SUPPLIED PASSAGE >>
■ ■ ■ ■

Love is a capricious creature which desires everything and can be contented with almost nothing.  

-Madeleine de Scudéry



Sweet Sorrow

It will be the first time we spent the night apart since moving in together over five years ago. Amber quibbles that times she spent all night awake making thousands of denim bracelets while I slept almost don't count, but I don't buy that. We were fewer than twelve feet apart, which is as good as together. She was not an hour and forty minutes away in Delhi, learning the care and treatment of lab mice at RATS Camp. She mopes that she will simply give up on science so as to leave our streak unbroken, but only so I tell her she has to do the painful thing for the chance of the life she deserves.

I do not do this. I tell her she can be a receptionist in a cubicle and housewife. I can't be the one to tell her to do this hard thing. She has to and does, promptly contradicting me.

"You'll leave before me tomorrow," she says. "So you are really leaving me."

"I'm going to work," I remind her. "I'll be home after eight hours."

"I can't know that. You could be at Falcon Hall at Delhi."

"But I won't."

"You might. I'll look for you there."

■ ■ ■ ■

GIVEN PROBLEM >>
Reproduce, word for word, the part of the Sweet Sorrow passage that opens with the words containing "Sweet Sorrow" and closes with "promptly contradicting me.". The lines that come after this passage have no connection to it.

DATA SEGMENT >>
■ ■ ■ ■

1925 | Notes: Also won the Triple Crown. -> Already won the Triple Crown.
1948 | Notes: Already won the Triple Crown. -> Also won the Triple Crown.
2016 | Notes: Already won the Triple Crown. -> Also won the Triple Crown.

■ ■ ■ ■

SOLVED EXERCISE >>
Sweet Sorrow

It will be the first time we spent the night apart since moving in together over five years ago. Amber quibbles that times she spent all night awake making thousands of denim bracelets while I slept almost don't count, but I don't buy that. We were fewer than twelve feet apart, which is as good as together. She was not an hour and forty minutes away in Delhi, learning the care and treatment of lab mice at RATS Camp. She mopes that she will simply give up on science so as to leave our streak unbroken, but only so I tell her she has to do the painful thing for the chance of the life she deserves.

I do not do this. I tell her she can be a receptionist in a cubicle and housewife. I can't be the one to tell her to do this hard thing. She has to and does, promptly contradicting me.